→ **Text provided**
[Start of Attachment]

He was among the most influential rabbis in Stamford Hill, an area in North London with a large ultra-Orthodox community.
Pinter served on the Town Council in London’s Hackney Borough. He also was the principal of the prestigious Yesodey Hatorah Senior Girls’ School in London, which was founded by Pinter’s father, Shmuel, in 1948.
In recent years, Pinter spoke against anti-Semitism in the Labour Party, where he had many friends.
Representing a relatively insular community, Pinter and his wife, Rachel, who died in 2014, built bridges across denominational and religious lines. He attended Jewish community events outside Haredi circles as well as interfaith activities.
Pinter had “a kind heart and an unwavering commitment to his community,” wrote Ephraim Mirvis, the chief rabbi of the United Kingdom. “His loss will be widely felt across Anglo Jewry and beyond.”

[End of Attachment]

→ **Task set**
(a) Repeat the passage about Pinter word for word, from "Pinter served on" to "had many friends.", inclusive.
(b) Carry on the passage about Pinter, picking up right after its last sentence.

→ **Data section**
[Start of Attachment]

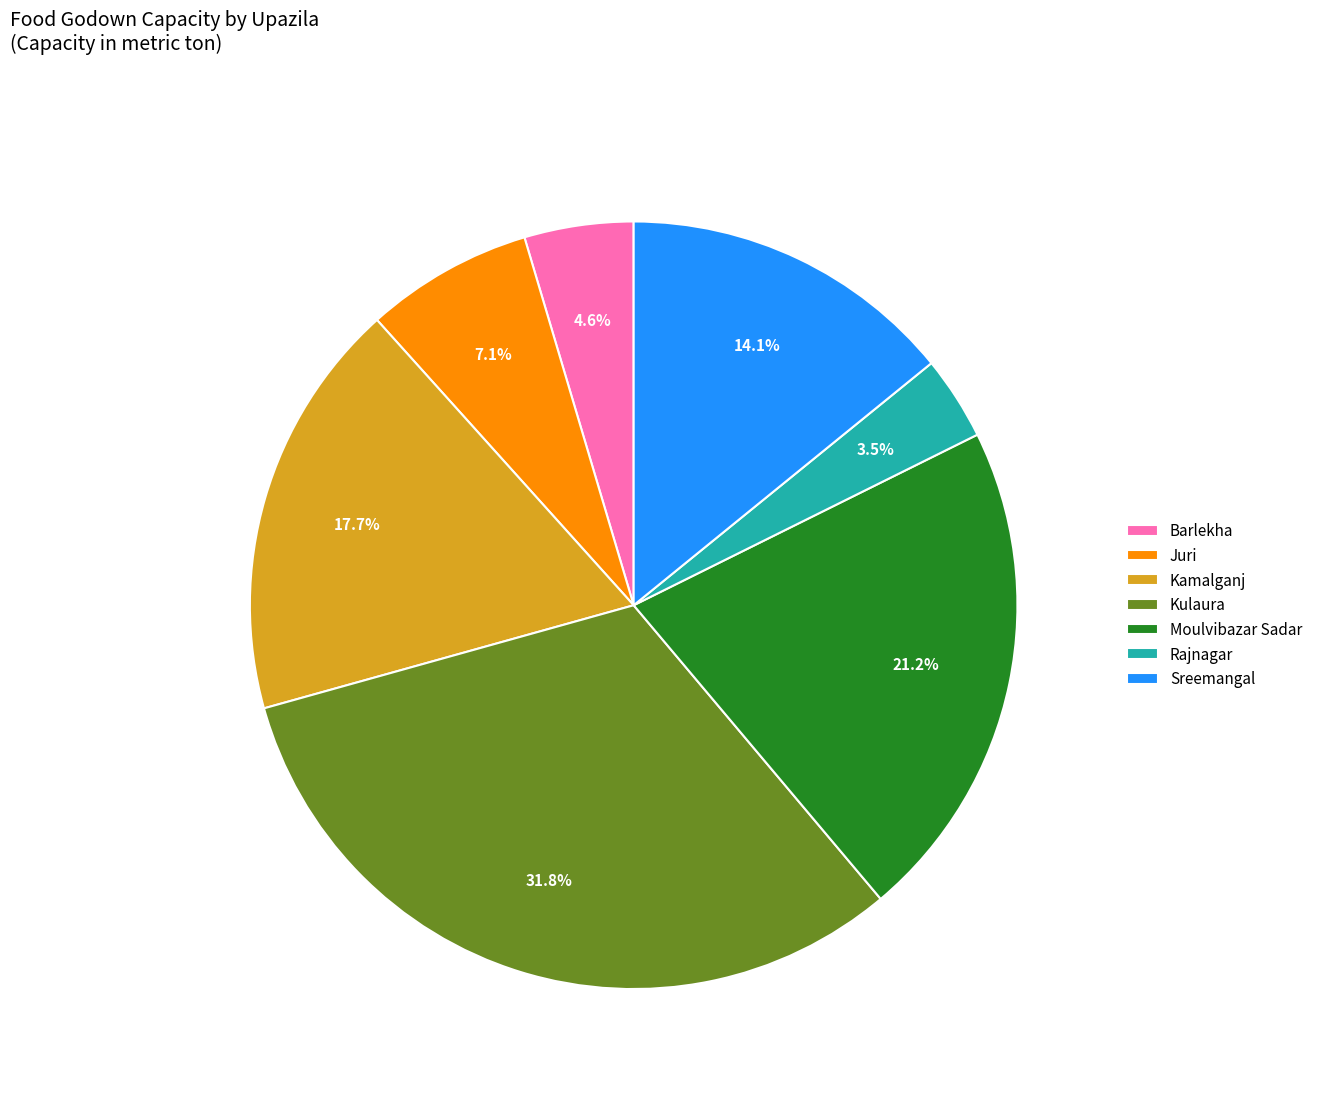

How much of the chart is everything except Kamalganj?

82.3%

[End of Attachment]
[Start of Attachment]

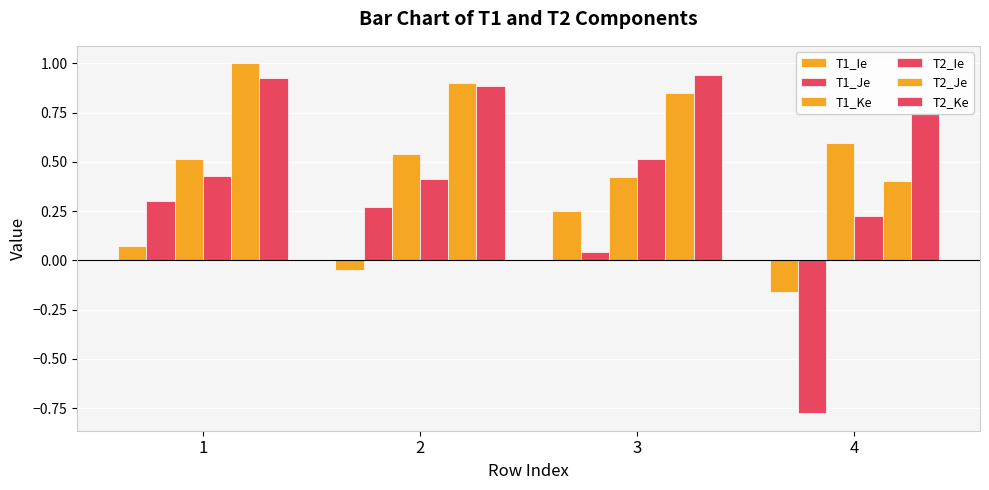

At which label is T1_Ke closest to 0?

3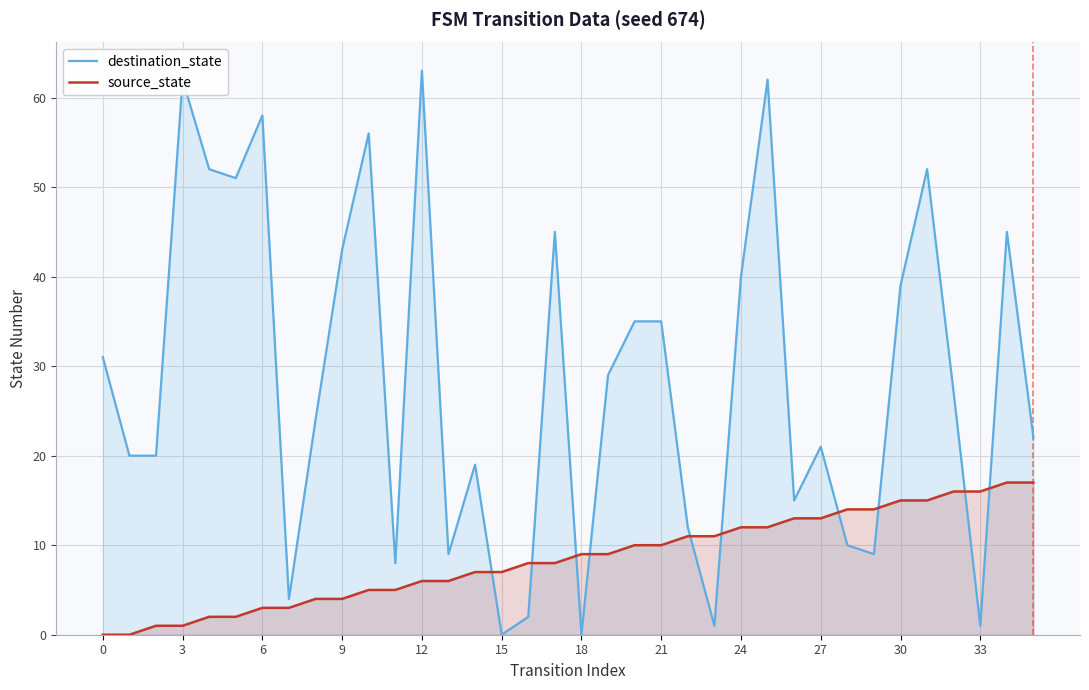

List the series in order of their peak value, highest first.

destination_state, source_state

[End of Attachment]
[Start of Attachment]

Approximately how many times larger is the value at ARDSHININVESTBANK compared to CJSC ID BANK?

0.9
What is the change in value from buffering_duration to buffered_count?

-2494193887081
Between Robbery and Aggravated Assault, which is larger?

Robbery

[End of Attachment]

→ **Answers to the exercises**
(a)
Pinter served on the Town Council in London’s Hackney Borough. He also was the principal of the prestigious Yesodey Hatorah Senior Girls’ School in London, which was founded by Pinter’s father, Shmuel, in 1948.
In recent years, Pinter spoke against anti-Semitism in the Labour Party, where he had many friends.

(b)
David Hirsh, a Jewish scholar who knew Pinter, was among many eulogizers who commented about Pinter’s attention and care for the people around him, including those outside his community.
Pinter used to ask Hirsh about his daughter’s progress after meeting her when she was 10 and declined to shake her extended hand.
Pinter didn’t say that he must not shake a girl’s hand.
“He said that his community wouldn’t allow him to,” Hirsh recalled.